[Stored data entries]
++++++++

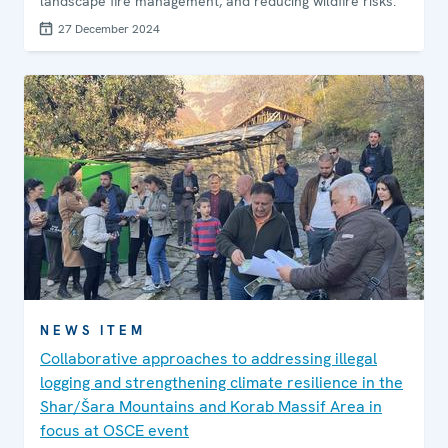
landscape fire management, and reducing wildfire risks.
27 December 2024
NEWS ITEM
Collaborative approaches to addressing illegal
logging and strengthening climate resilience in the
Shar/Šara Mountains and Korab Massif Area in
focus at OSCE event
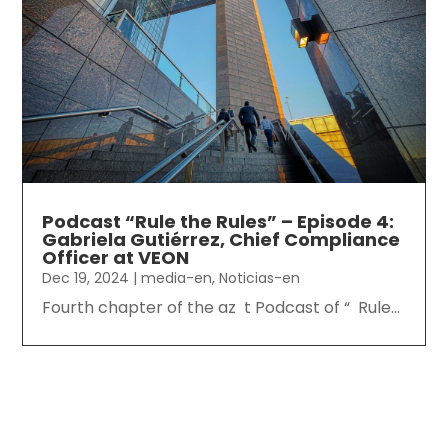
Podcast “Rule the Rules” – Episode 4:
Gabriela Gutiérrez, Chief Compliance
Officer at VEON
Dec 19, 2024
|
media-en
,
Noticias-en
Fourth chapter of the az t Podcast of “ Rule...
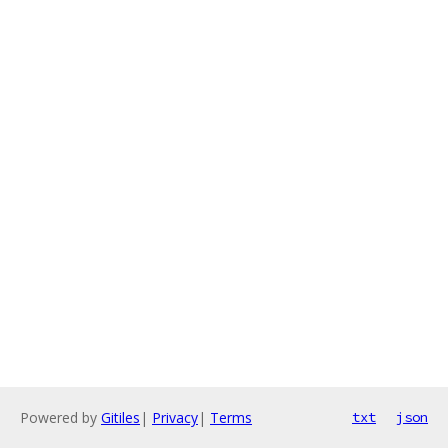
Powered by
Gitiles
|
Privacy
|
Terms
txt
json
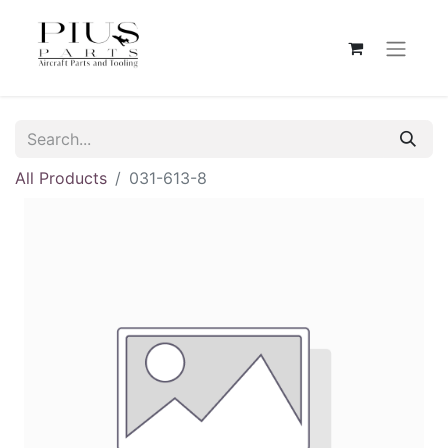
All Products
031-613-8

++++++++

Exercise:
Put every line of text in the listing above into a JSON list of strings, one string per line, skipping blank lines. Leave the pictures out of the answer.

Exercise response:
[
  "landscape fire management, and reducing wildfire risks.",
  "27 December 2024",
  "NEWS ITEM",
  "Collaborative approaches to addressing illegal",
  "logging and strengthening climate resilience in the",
  "Shar/Šara Mountains and Korab Massif Area in",
  "focus at OSCE event",
  "Podcast “Rule the Rules” – Episode 4:",
  "Gabriela Gutiérrez, Chief Compliance",
  "Officer at VEON",
  "Dec 19, 2024",
  "|",
  "media-en",
  ",",
  "Noticias-en",
  "Fourth chapter of the az t Podcast of “ Rule...",
  "Powered by",
  "Gitiles",
  "|",
  "Privacy",
  "|",
  "Terms",
  "txt",
  "json",
  "All Products",
  "031-613-8"
]